Charlotte Rotman revient sur la fièvre des primaires à gauche : l’histoire d’une désolation, en attendant le 3ème épisode.

Nouvelle Donne annonce un candidat masqué pour sa primaire interne

Les adhérents avaient jusqu’au 18 mai 2016 à 12h pour présenter leur candidature. A cette échéance, 8 personnes ont envoyé les documents nécessaires, nous vous invitons à les découvrir : Gaël Drillon, Vincent Bresson, Candidat Masqué, Dominique Deharbe, Matthias Rambourg, Bernard Ruffin, Philippe Wolfrom, Pierre Larrouturou.

Si la candidature de Pierre Larrouturou était attendu, celle d’un Candidat Masqué est autrement plus intéressante : visiblement issue d’un comité local des Alpes-Maritimes, elle marque d’une nouvelle pierre blanche les essais balbutiants de faire de la politique autrement. Le collectif MaVoix avait ouvert une voie – on attend les résultats à Strasbourg pour en mesurer l’impact.

On relèvera aussi la position plus iconoclaste encore de Dominique Deharbe : je suis donc le candidat par défaut de ceux qui pensent qu’il faut zapper définitivement cette chimérique primaire de la Gauche. En tout cas les primaires sont aussi à l’oeuvre chez Nouvelle Donne.

Les Jours Heureux pour une ré-actualisation du programme « Les Jours Heureux » du Conseil National de la Résistance (CNR) aux enjeux actuels.

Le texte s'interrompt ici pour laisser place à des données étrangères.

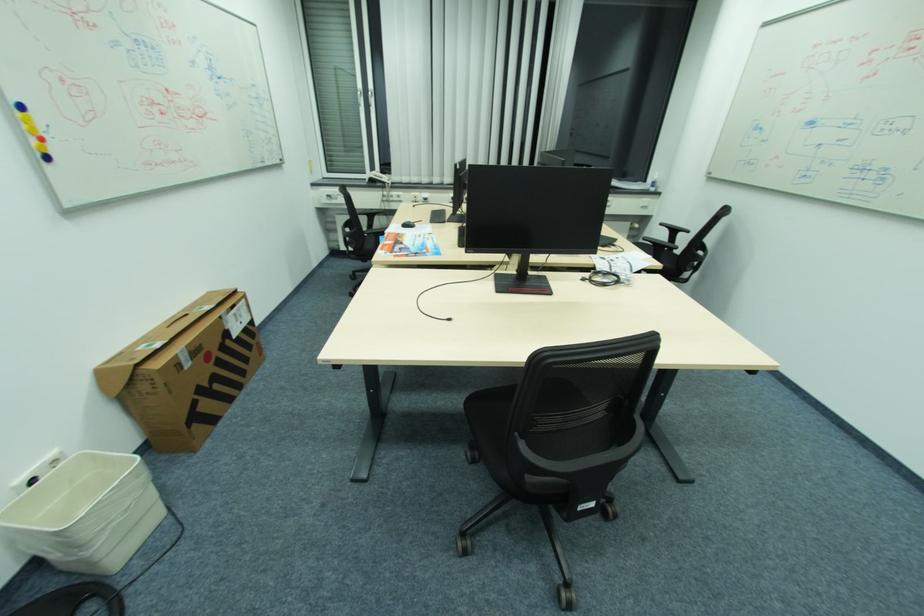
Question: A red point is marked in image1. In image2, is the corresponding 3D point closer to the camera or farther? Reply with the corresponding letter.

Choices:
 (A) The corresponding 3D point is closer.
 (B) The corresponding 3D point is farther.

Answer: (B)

– Plusieurs dizaines d’auteurs reconnus co-écrivent des propositions de loi, l’ensemble forme le Pacte.
– Création d’une dynamique intergénérationnelle
– Publication du manifeste « Les Jours Heureux – Le Pacte »
– Plus d’un million de citoyens signent le Pacte
– 100 000 citoyens participent à des événements festifs en soutien
– Plusieurs candidats signent le Pacte
– Agenda de mobilisation « Les 100 jours de la République » mis en place pour veiller à la mise en œuvre du Pacte
– Gouvernance du pilotage du mouvement par la sociocratie

Si le projet en est encore à la phase 1 (Co-écrire avec la société civile le Pacte / Co-construire la Stratégie, la future plateforme web / Créer des liens avec les Mouvements et les Réseaux citoyens), la brochette des soutiens est déjà importante : Marie-Monique Robin, Corinne Lepage, Jean Gadrey, Dominique Plihon, Geneviève Azam, Gaël Giraud et tant d’autres. Heureusement quand même qu’il reste un peu de temps avant le million de signatures pour ces Jours Heureux.

La Vraie Primaire propose 2 candidats (pour l’instant)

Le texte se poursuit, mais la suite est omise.